In some implementations, methods for detecting and remediating plug failure during plug-and-perforation operations include: forming perforations the casing of a wellbore at an first stage; recording instantaneous shut-in pressure (ISIP) of an injection test at the first stage (ISIPSTG(N)_INJ); recording ISIP of fracking operations at the first stage (ISIPSTG(N)_FRAC); setting a plug uphole of the perforations and downhole of planned perforations for a second stage; recording ISIP of an injection test at the second stage (ISIPSTG(N+1)_INJ); determining the plug has failed if ISIPSTG(N+1)_INJ≤ISIPSTG(N)_INJ and ISIPSTG(N+1)_INJ≤ISIPSTG(N)_FRAC); based on determining the plug has failed, calculating a volume of communication between the first stage and the second stage; pumping a fluid carrying powdered palm tree leaves downhole while measuring surface pressure until the surface pressure stops increasing; and forming perforations the casing of a wellbore at the second stage.
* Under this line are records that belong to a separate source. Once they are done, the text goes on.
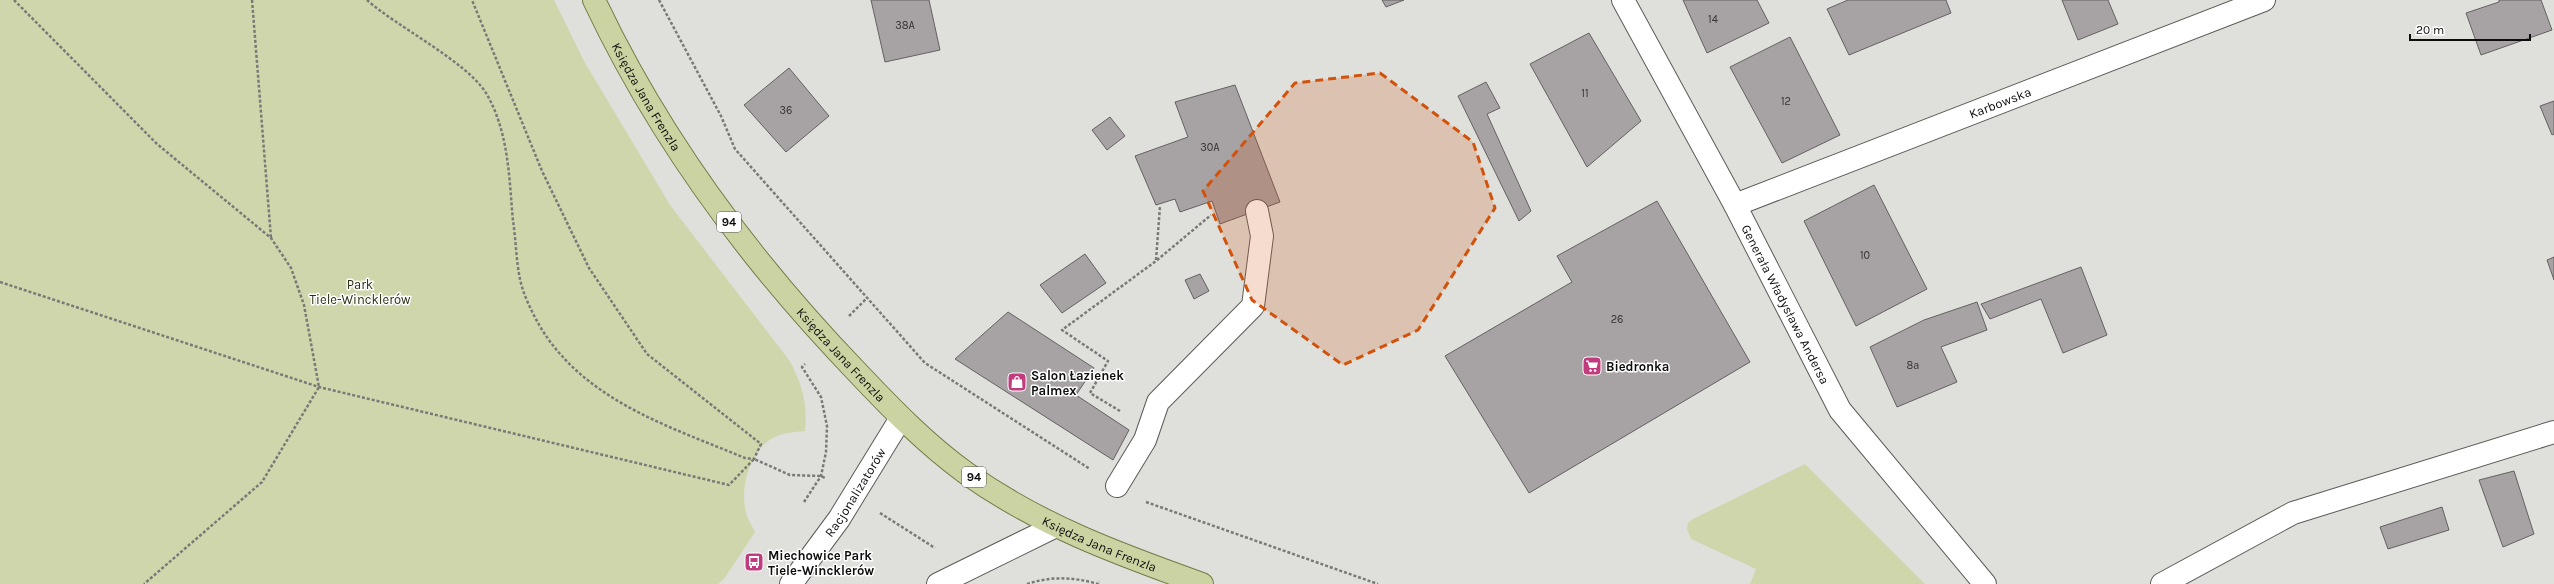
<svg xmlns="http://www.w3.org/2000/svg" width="2554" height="584" font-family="Karla,sans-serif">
	<rect width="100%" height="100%" fill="#dfe0db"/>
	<!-- green -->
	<path fill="#cfd6ab" d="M0,0H554L584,61L670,205L789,360C802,383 808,404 805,431C793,432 777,433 767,442C748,458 740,489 746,513C748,519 752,526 755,532L724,579L718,584H0Z
		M1805,464L1925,584H1750L1756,569L1691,539L1687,529L1688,523L1693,519Z"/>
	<!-- building -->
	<path fill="#a7a2a4" stroke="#656062" d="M871,0H929L940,50L885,62Z
		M1382,0H1404L1386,7Z
		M1683,0H1757L1769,23L1707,53Z
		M1848,0H1946L1951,13L1849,55L1827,9Z
		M2062,0H2108L2118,24L2078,40Z
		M2499,0H2541L2552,30L2481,55L2466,13L2499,2Z
		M1589,33L1641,121L1587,167L1530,64Z
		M1790,37L1840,135L1782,163L1730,67Z
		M789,68L829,116L786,152L744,105Z
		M1486,82L1500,108L1487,114L1531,211L1519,221L1458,96Z
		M1235,85L1280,202L1220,224L1212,201L1180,212L1175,199L1156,205L1135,156L1188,137L1175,102Z
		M2554,101V134L2552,135L2540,106Z
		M1110,117L1125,136L1107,150L1092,130Z
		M1874,185L1927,289L1856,326L1804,221Z
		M1657,201L1750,362L1529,493L1445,356L1572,282L1557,256Z
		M1085,254L1106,283L1062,313L1040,285Z
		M2554,257V280L2547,260Z
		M2081,267L2107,335L2063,353L2041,299L1990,319L1981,304Z
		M1200,274L1209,291L1194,299L1185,280Z
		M1977,302L1987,330L1941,347L1957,382L1897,407L1870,347L1924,320Z
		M1008,312L1094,368L1076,395L1129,430L1113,460L955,359Z
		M2514,471L2534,534L2503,547L2479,480Z
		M2442,507L2449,530L2388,549L2380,527Z"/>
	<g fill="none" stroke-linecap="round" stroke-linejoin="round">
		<defs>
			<g id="minor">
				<path id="s1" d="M1623,0L1735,205L1840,410L1985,584"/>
				<path id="s2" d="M1735,205L2264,0"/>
				<path d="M1117,486L1145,440L1158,402L1253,306L1262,236L1257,211"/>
				<path id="s3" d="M791,584L839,519L901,418"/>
				<path d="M938,584L1054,527"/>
				<path d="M2162,584L2293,513L2554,432"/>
			</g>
			<g id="major">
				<path id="s4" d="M594,0C659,138 752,263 857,372C891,408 926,444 966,473C1039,525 1118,554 1202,584"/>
			</g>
		</defs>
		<!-- minor casing -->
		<use href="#minor" stroke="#5b5c58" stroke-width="24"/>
		<!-- major casing -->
		<use href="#major" stroke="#737b46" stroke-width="24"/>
		<!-- path -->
		<path stroke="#797a77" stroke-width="2.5" stroke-dasharray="3 2" stroke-linecap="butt" d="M14,0L157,144L271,238L291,268L304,305L319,387L262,482L144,584
			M252,0L271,238
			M367,0C397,27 466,61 486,93C509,132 509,178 513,221C516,240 516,260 520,279C523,294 531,310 538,323C582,400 668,426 745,458L754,459L761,444L647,354L589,268L542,171L472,0
			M659,0L721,116L735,149L925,363L1090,469
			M1156,260L1160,206
			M0,282L319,387L729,485L754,459L790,475L821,476L825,478
			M849,316L867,298
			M1120,411L1090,393L1108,361L1062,330L1156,261L1211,215
			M804,502L821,476L826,452L827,426L821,397L802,367L805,364
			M1146,502L1378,584
			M880,513L935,548
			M1027,584C1051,576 1074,577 1098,584L1099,581"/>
		<!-- minor -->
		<use href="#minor" stroke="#fff" stroke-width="22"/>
		<!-- major -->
		<use href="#major" stroke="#ccd3a3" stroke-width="22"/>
	</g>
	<!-- marked area -->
	<path fill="#d2520c" fill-opacity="0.2" stroke="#d2520c" stroke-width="3" stroke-dasharray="8 5" stroke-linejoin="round" d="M1380,73L1473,142L1495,208L1418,330L1343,365L1252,300L1203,191L1295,83Z"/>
	<!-- icons -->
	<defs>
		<symbol id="supermarket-square" viewBox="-11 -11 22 22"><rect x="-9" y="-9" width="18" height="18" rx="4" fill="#c13c7f" stroke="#fff"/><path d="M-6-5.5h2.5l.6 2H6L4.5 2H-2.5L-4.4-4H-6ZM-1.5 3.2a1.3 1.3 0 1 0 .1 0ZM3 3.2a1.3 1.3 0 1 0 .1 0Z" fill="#fff"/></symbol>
		<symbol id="shop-square" viewBox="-11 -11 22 22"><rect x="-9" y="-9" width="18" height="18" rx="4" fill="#c13c7f" stroke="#fff"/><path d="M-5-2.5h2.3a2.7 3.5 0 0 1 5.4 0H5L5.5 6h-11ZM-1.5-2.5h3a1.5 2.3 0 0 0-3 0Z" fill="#fff"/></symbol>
		<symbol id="bus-square" viewBox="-11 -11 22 22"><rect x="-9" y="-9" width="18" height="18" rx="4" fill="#c13c7f" stroke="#fff"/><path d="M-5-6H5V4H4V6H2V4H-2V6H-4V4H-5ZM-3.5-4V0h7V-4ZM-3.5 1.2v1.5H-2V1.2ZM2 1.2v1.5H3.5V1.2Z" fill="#fff"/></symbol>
	</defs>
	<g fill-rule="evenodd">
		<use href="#supermarket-square" x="1581" y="355" width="22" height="22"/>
		<use href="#shop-square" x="1006" y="371" width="22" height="22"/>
		<use href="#bus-square" x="743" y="551" width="22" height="22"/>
	</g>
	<g text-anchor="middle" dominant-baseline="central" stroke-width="3" stroke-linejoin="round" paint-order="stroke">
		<!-- number labels -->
		<g font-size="11" fill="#343332">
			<text x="1713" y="19">14</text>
			<text x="905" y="25">38A</text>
			<text x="1585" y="93">11</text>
			<text x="1786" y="101">12</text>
			<text x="786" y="110">36</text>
			<text x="1210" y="147">30A</text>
			<text x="1865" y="255">10</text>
			<text x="1617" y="319">26</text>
			<text x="1913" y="365">8a</text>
		</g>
		<!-- shield labels -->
		<g fill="#fff" stroke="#565655" stroke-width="1">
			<rect x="717" y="212" width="24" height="20" rx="3"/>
			<rect x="962" y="467" width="24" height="20" rx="3"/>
		</g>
		<g font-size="12" font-weight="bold" fill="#0d0e0c">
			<text x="729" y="222">94</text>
			<text x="974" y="477">94</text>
		</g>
		<!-- street labels -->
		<g font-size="13" fill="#0d0e0c" stroke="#fff">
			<text stroke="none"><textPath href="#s4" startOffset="110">Księdza Jana Frenzla</textPath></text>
			<text stroke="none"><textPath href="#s2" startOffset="284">Karbowska</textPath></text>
			<text stroke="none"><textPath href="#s1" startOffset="345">Generała Władysława Andersa</textPath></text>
			<text stroke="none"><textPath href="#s4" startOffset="434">Księdza Jana Frenzla</textPath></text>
			<text stroke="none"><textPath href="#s3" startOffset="112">Racjonalizatorów</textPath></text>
			<text stroke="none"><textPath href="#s4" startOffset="758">Księdza Jana Frenzla</textPath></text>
		</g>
		<!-- park labels -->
		<g font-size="13" fill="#2a2e11" stroke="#fff">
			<text x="360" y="284">Park<tspan x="360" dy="15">Tiele-Wincklerów</tspan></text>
		</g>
		<!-- poi labels -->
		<g font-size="13" font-weight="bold" fill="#0d0e0c" stroke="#fff" text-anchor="start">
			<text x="1606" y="366">Biedronka</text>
			<text x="1031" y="375">Salon Łazienek<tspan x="1031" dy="15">Palmex</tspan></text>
			<text x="768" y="555">Miechowice Park<tspan x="768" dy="15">Tiele-Wincklerów</tspan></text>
		</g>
	</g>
	<!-- scale -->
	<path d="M2410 34v6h120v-6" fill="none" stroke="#0d0e0c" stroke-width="2"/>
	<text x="2416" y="34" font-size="12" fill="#0d0e0c" stroke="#ffffff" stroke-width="3" paint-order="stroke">20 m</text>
</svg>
In an example implementation combinable with any other example implementation, the fibrous particles includes powdered palm tree leaves. In some cases, pumping the fluid carrying the fibrous particles downhole includes pumping the fluid carrying a volume of the fibrous particles at least equal to the volume of communication between the first stage and the second stage.
In an example implementation combinable with any other example implementation, methods also include identifying a viscosity of the fluid carrying the fibrous particles that can be pumped downhole without exceeding a maximum allowable pressure of the wellbore.
In an example implementation combinable with any other example implementation, methods also include determining a maximum concentration of the fibrous particles in the fluid at the identified viscosity.
In an example implementation combinable with any other example implementation, the fluid includes water treated with bactericide.
In an example implementation combinable with any other example implementation, the fluid includes a linear gel.
In an example implementation combinable with any other example implementation, methods also include forming perforations the casing of a wellbore at the second stage.
In an example implementation combinable with any other example implementation, calculating the volume of communication between the first stage and the second stage includes multiplying a length of between a top of slips of the plug and a top of the body of the plug times an annular capacity of the wellbore between the plug and the casing of the wellbore.
A number of embodiments of the systems and methods have been described. Nevertheless, it will be understood that various modifications may be made without departing from the spirit and scope of this specification. Accordingly, other embodiments are within the scope of the following claims.